Rara Project
The Rara project was launched in 2016 with a long-term perspective. It includes:
- Systematic acquisition of old prints
- Professional conservation of the collection
- Measures for optimizing storage (climate monitoring)
- Digitization of the collection (see also Digital Library)
- Codicological and scholarly processing of the collection
- Thematic research initiatives
Old Prints as Documents of Research
Since the founding of the Bibliotheca Hertziana, the acquisition of current research literature has been supplemented by the targeted development of a special collection of historical books. As with research literature, the goal was to achieve completeness in only a few areas, strictly aligned with the Institute’s research focus. Thanks to this strategy, pursued consistently for many decades, the Bibliotheca Hertziana is renowned for having the best collection of historical prints on Roman topography, travel literature focusing on Italy, and architectural theory. Serious research in these fields has always been conducted in close connection with these holdings, which continue to be regularly consulted by international experts.
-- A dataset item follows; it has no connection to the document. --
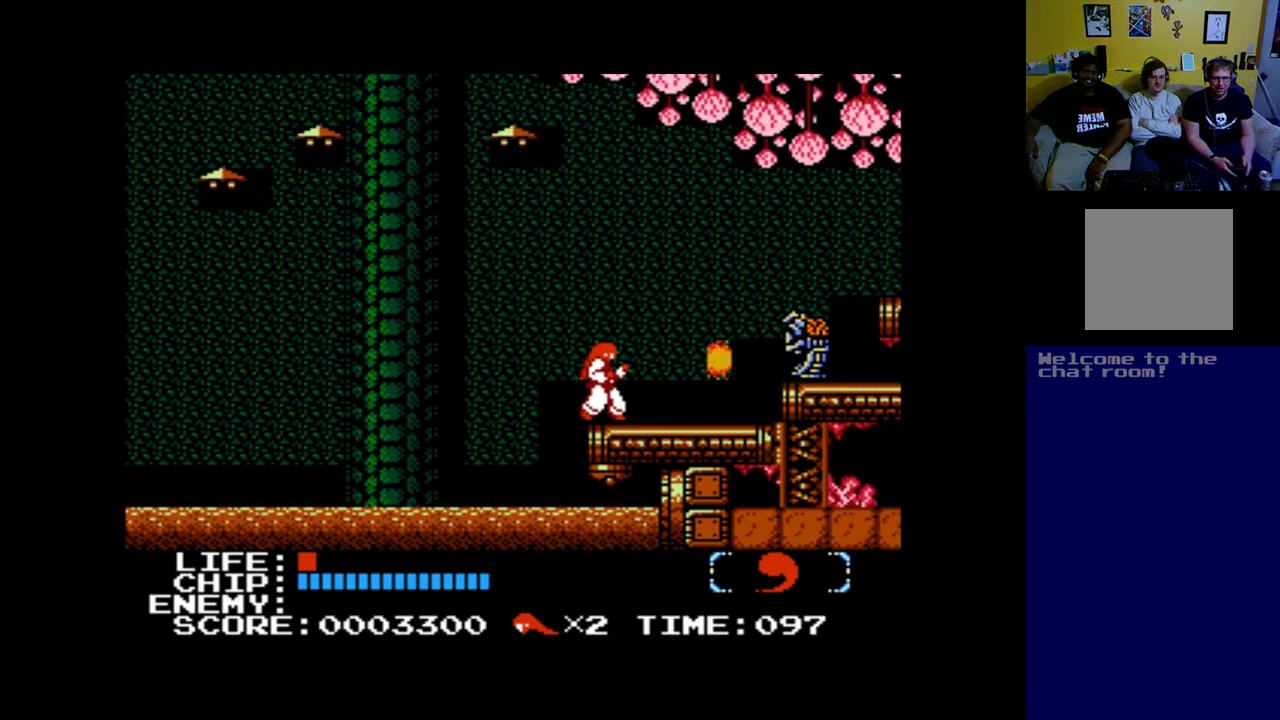
{"buttons": ["DPAD_RIGHT"], "left_stick": "center", "events": [[367, "DPAD_RIGHT", "down"]]}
Material Turn and the Old Book as Thing and Object
Until about twenty years ago, research was focused on the text and image content of old prints, which were only accessible through microfilms, photographs, or reprints of varying quality. The acquisition of original editions justified this approach. Material or exemplar-specific aspects such as preservation condition, binding, collation, provenance, or marginalia, as well as performative aspects, played a secondary role. Typically, only one edition was considered. Research approaches focusing on changes between different editions (especially important for guide literature) played at most a peripheral role in art history.
Digitization has revolutionized research on old prints and simultaneously generated a new interest in the materiality of book objects. This interest can be seen as an offshoot of the “Material Culture Studies” conducted primarily in anthropology and archaeology since the 1960s. The Bibliotheca Hertziana’s Library Department is one of the first institutions of its kind to incorporate the consequences of the Material Turn not only thematically but also politically into its long-term collection development strategy. Thus, media like books are not viewed solely as semantic carriers, whose media form is essentially meaningless, but as actors or actants (the term originates from the actor-network theory developed by Bruno Latour, John Law, Michel Callon, Madeleine Akrich, and others), i.e., as active objects (agency) whose material specifics also influence and shape the reception of the content.
This expanded understanding concerns not only the interface between the library and research but also the library itself, shaping the expanded research horizon of the BHMPI with its new strategies based on its own research.
Implementation of the Material Turn in the Collection Policy of the Library Department of the Bibliotheca Hertziana is embedded in the media-theoretical context of the post-digital.
Expansion of the Collection
The systematic expansion of the Rara collection, especially in line with the Institute's new thematic direction, is a key measure to ensure the library’s future sustainability. The following areas are prioritized: travel literature and topography beyond Italy, particularly concerning the Mediterranean region (Dalmatia, Greece, the Archipelago, Ottoman Empire, Palestine, Egypt, North Africa, Spain, and the Balearic Islands); cartography, geography, and atlases; nautical (especially navigation), colonial literature (mainly North Africa and Ethiopia).
A special new acquisition is the Vedute Romane by Piranesi, which was made possible with the support of the Tanja Michalsky Department.
Conservation
Digitized old prints are a work tool and not a replacement for the original. The library’s declared goal is not only to make Rara available but also to specifically encourage young scholars to engage with old prints. To facilitate this encounter, special funds of €600,000 for an extensive conservation campaign were requested and approved in 2016. In close cooperation with the Istituto Centrale per il Restauro e la Conservazione del Patrimonio Archivistico e Artistico (ICRPAL), a project was developed, initially for three years, in which all approximately 20,000 volumes were individually inspected for damage, cataloged in a database, and assigned to conservation measures according to urgency. A dedicated restoration workshop was set up at the Institute, where, since mid-2017, up to five restorers trained at ICRPAL have worked under the direction of Lorenzo Civiero. The project was extended until May 2023 with additional funding of €280,000.
The goal for 2025 is to establish a permanent half-time position for a restorer.